Brasília – A escalada do dólar frente ao real encontrou um novo patamar de alta ontem, após declarações do ministro da Fazenda, Guido Mantega, terem incendiado o mercado ao sugerir que o atual patamar de cotação da moeda, acima dos R$ 2,35, seria “o novo câmbio” do país. A fala do ministro teve repercussão imediata entre investidores. Momentos antes de Mantega começar a discursar, por volta do meio-dia e meia, durante um evento com empresários em São Paulo, a divisa norte-americana era cotada a R$ 2,37 para venda. Depois, chegou a romper a casa dos R$ 2,40, mas perdeu força ao longo do pregão e encerrou o dia negociada a R$ 2,392, com alta de 2,09%. Foi a maior cotação diária desde 3 de março de 2009 e a maior variação registrada desde 23 de novembro de 2011.
“Este câmbio não é definitivo. Pode subir mais um pouquinho, cair mais um pouquinho, ficar onde está, não sei dizer, mas o governo age no sentido de impedir que haja uma excessiva volatilidade”, disse o ministro. As declarações de Mantega também sepultaram as ações realizadas pelo Banco Central (BC) justamente para conter a disparada da moeda norte-americana. A instituição fez ontem pela manhã e no início da tarde dois leilões de compra de dólares no mercado futuro, uma operação que tem como objetivo trazer a cotação da divisa para baixo. Durante a primeira operação, realizada por volta das 9h30, houve relativo sucesso, e o dólar começou a ceder. Já no segundo leilão, que teve início, coincidentemente, às 12:17, apenas instantes antes do ministro começar a discursar em São Paulo, o efeito não foi o mesmo.
Para o economista-chefe da Gradual Investimentos, André Perfeito, o desencontro de equipes do governo “sinaliza a falta de coordenação entre a Fazenda e o BC”, disse. “Ao ministro admitir um novo patamar para o câmbio”, ponderou Perfeito, “a moeda disparou e jogou por terra todos os esforços do BC para conter a alta do dólar”, criticou. “Foi um gesto, no mínimo, deselegante do ministro com o Banco Central”, apontou.
Para a Fazenda, houve interpretação errada por parte do mercado, que não entendeu as declarações do ministro. Em nenhum momento, reafirmou a Pasta, Mantega apontou que o atual patamar do dólar, acima dos R$ 2,35, seria o piso para a cotação da moeda. “O câmbio é flutuante”, garantiu ao Estado de Minas um importante interlocutor do ministro. A avaliação do ministro, ele reforçou, é que a atual volatilidade da divisa se deve à sinalização de que o Federal Reserve (Fed, o BC norte-americano) poderá reduzir, já em setembro, o programa de compras de títulos públicos.
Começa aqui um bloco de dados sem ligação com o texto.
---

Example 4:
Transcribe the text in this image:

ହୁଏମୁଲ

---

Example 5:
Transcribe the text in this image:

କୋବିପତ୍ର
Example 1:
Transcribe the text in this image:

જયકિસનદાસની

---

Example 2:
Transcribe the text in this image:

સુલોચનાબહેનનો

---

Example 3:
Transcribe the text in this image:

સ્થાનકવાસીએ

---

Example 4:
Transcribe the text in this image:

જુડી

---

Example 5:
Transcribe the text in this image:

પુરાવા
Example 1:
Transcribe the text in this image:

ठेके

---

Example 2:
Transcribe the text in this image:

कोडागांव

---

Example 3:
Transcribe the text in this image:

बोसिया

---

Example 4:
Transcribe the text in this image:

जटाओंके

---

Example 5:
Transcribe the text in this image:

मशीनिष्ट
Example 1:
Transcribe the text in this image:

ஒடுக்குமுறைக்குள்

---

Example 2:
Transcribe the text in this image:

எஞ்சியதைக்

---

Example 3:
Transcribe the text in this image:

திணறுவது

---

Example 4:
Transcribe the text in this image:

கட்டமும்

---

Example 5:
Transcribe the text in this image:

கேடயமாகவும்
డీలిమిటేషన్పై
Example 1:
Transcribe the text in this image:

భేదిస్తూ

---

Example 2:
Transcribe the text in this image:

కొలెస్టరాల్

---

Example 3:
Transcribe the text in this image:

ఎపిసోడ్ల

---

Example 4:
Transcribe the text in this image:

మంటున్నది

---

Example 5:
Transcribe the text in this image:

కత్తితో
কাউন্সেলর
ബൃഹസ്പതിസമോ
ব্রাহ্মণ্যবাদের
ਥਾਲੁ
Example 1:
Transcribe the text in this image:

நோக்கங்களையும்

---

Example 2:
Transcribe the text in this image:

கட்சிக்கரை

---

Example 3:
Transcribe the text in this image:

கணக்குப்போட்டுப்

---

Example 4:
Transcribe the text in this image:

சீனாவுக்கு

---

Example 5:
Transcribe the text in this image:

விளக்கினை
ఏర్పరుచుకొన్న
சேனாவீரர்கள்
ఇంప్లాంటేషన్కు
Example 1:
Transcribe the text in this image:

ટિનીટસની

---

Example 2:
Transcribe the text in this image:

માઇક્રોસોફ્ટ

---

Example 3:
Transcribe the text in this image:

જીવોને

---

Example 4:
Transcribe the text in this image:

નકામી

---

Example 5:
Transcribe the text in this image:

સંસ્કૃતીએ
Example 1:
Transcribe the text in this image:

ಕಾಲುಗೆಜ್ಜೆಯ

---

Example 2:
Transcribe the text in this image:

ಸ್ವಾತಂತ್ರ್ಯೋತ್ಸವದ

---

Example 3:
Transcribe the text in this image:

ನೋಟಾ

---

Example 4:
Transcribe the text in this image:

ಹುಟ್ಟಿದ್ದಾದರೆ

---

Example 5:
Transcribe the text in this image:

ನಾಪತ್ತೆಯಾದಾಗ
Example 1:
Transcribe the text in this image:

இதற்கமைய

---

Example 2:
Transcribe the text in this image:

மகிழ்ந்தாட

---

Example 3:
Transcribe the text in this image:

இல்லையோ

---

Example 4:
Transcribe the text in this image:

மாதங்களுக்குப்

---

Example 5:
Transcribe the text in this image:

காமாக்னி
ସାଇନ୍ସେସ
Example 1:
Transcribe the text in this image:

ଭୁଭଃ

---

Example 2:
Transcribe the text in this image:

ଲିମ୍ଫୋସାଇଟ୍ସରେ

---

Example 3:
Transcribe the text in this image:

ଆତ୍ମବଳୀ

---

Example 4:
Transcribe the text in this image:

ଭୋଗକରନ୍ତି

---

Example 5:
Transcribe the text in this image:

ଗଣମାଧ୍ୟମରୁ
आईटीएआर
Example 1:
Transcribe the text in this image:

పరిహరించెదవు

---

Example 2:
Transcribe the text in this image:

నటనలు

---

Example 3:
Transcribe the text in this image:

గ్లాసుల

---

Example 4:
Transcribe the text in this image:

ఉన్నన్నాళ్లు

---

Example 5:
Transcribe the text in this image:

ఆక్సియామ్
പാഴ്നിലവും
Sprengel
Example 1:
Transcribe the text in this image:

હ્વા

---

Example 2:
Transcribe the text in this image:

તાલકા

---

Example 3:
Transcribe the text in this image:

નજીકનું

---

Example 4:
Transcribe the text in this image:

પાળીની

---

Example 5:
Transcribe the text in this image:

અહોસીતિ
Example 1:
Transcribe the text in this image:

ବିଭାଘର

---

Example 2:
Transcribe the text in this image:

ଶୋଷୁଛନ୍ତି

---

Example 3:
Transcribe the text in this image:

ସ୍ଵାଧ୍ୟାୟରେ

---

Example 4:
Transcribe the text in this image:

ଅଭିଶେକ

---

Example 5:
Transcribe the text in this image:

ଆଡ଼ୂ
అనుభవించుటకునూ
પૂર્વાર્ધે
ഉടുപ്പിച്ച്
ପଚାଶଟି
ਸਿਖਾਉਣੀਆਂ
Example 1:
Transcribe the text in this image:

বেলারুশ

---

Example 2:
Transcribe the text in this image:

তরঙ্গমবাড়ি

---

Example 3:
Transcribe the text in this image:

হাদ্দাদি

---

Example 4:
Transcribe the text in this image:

Só esse programa é responsável, hoje, por uma injeção mensal de US$ 85 bilhões na maior economia do mundo. Portanto, ele disse, a reversão desses estímulos poderia provocar uma nova onda de pessimismo mundo, o que eleva a cotação do dólar. O que o ministro quis dizer, apontou a fonte, é que o governo vai impedir qualquer excesso de volatilidade da moeda. Mas não há, dentro da equipe econômica, a avaliação de qual será o patamar em que a moeda vai se estabilizar. “Pode inclusive ser mais baixo que o atual”, disse.
Reservas A fala do ministro ocorreu durante um evento realizado pela Confederação Nacional da Indústria (CNI), com a participação de empresários de grande e médio porte. A palestra de Mantega era justamente tranquilizar o setor privado em relação ao ritmo de retomada do crescimento econômico e sepultar a onda de desconfiança que paira sobre as ações do governo Dilma Rousseff. A agenda do ministro na capital paulista faz parte da estratégia do Palácio do Planalto de criar uma agenda positiva junto a empresários e investidores. A ideia, dizem fontes da equipe econômica, é mostrar que o governo vai fazer o que for possível para reanimar o letárgico crescimento do Produto Interno Bruto (PIB), e que para isso usará todas as opções que tiver à mão.
Foi nesse sentido que Mantega citou a possibilidade de o BC utilizar as reservas cambiais, atualmente superiores a US$ 370 bilhões, caso seja necessário uma intervenção ainda mais pesada sobre a cotação do dólar. “Temos muitas armas no Brasil para enfrentar uma volatilidade cambial, e a primeira delas é que temos reservas muito elevadas e até agora não gastamos um tostão dessas reservas”, assinalou.